There have been deaths on both sides, locals and Fulanis have suffered losses from recent clashes. School children are unable to attend school in Eastern Ghana and the Ashanti region due to security concerns.

Ghana’s security agencies have launched a major operation to drive the herdsmen out of troubled communities. Ghana’s interior minister Ambrose Dery is concerns about the crisis and says efforts are ongoing to protect lives and property especially school children.

He said “The Fulani menace has been with us for a long time, we sent a number of police there to kind of bring things under control. But three communities, we have people go to school but the teachers are not there. So the police have been directed to make sure they provide security for the teachers to be able to go. But then trans-humans is not peculiar to Ghana, its across the whole sub-region.”

The deployment of security officials to communities where the crisis is getting out of hand has become critical after some Fulanis attacked soldiers this month. Cattle belonging to these Fulanis are now targets for security officers who are bent on killing them, with locals also targeting the nomads in reprisal attacks.

A member of parliament representing some of the affected areas in the Ashanti region, Andy Appiah Kubi has said that the Fulanis have bitten more than they can chew by attacking locals and security officials.

“The battle line has already been drawn, and now that the rules of the game have been set, definitely when you start shooting a military man you should know the consequences.
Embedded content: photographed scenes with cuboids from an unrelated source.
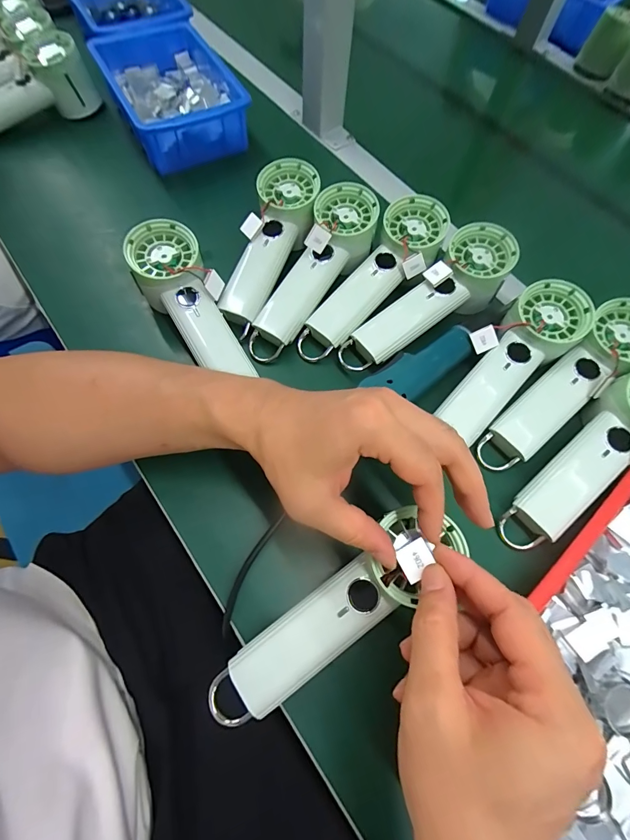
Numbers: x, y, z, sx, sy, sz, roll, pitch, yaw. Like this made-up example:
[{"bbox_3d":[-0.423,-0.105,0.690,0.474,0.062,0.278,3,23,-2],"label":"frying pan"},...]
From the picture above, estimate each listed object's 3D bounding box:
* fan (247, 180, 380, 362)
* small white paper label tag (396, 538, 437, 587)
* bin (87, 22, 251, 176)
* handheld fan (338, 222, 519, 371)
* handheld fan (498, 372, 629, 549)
[{"bbox_3d":[-0.003,-0.145,0.361,0.063,0.047,0.197,31,84,10],"label":"fan"},{"bbox_3d":[0.060,0.084,0.223,0.020,0.004,0.019,-34,65,6],"label":"small white paper label tag"},{"bbox_3d":[-0.176,-0.403,0.467,0.143,0.062,0.203,-24,70,-12],"label":"bin"},{"bbox_3d":[0.107,-0.111,0.366,0.198,0.048,0.062,-37,73,-3],"label":"handheld fan"},{"bbox_3d":[0.230,0.032,0.307,0.192,0.030,0.059,-42,74,-3],"label":"handheld fan"}]

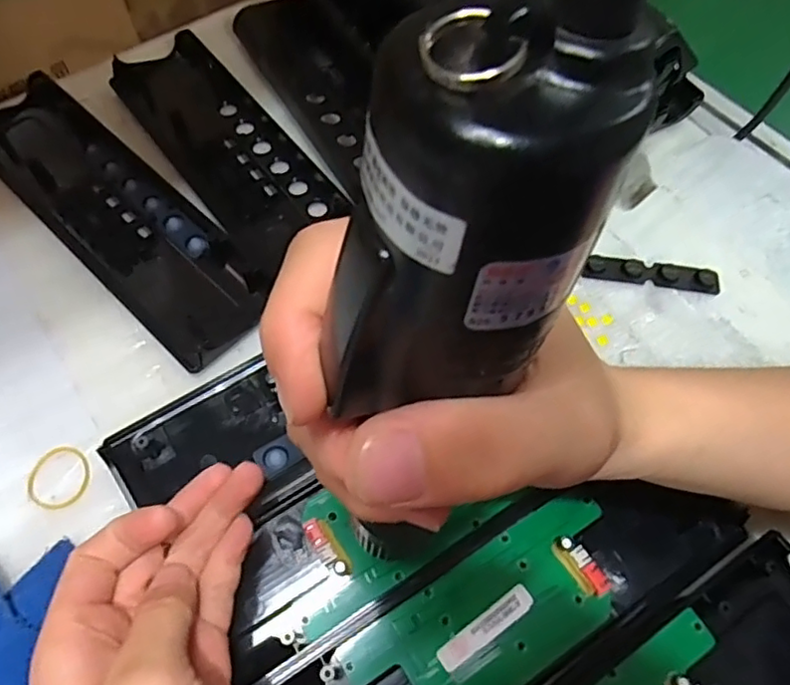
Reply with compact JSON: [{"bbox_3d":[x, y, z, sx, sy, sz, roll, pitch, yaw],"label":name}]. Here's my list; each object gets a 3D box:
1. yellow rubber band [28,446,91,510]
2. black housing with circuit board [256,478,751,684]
[{"bbox_3d":[-0.168,0.067,0.301,0.028,0.004,0.031,-18,64,-11],"label":"yellow rubber band"},{"bbox_3d":[0.047,0.125,0.268,0.237,0.016,0.068,-28,66,-15],"label":"black housing with circuit board"}]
You don’t think you can shoot a military man and go scot-free, so they have bitten more than they can chew and the military is on their task to just clear everybody from the land,” the lawmaker said.

But Fulanis in Ghana are worried about what they call the adhoc manner the government is dealing with the crisis.

Alhaji Osman Bin Ahmed who is a leading member of the Fulani community in Ghana said “We have Fulanis who have their own cattle there, secondly there Ghanaians who have cattle there, thirdly there are nomadic who come from somewhere to come and just disturb the peace. So if you don’t handle it carefully, we will even be disturbing innocent people. At the end of the day the cattle are wealth of the country. People will get the meat to eat, if we kill them now are we doing the right thing? Is killing the animal the solution? We shouldn’t run into anything.”

The major problem has been access to land for the grazing of cattle belonging to the Fulanis in order to prevent destruction of farm lands and protecting property.

Dr. Gyeile Nurah who is a minister of state at the Ministry of food and Agriculture in Ghana shared the ultimate plan of government to tackle the issue saying “What we are trying to do is to identify lands in Ghana to reserve them for animal grazing, unless we reserve lands for animal grazing, then we will say let’s stop cattle or animal rearing? and do only crop, and that too is not possible. We have identified some lands where government is going to fence, develop the pastures, build houses even for the Fulani men to stay.”

This plan is yet to become reality, until then it appears the crisis will continue for a while.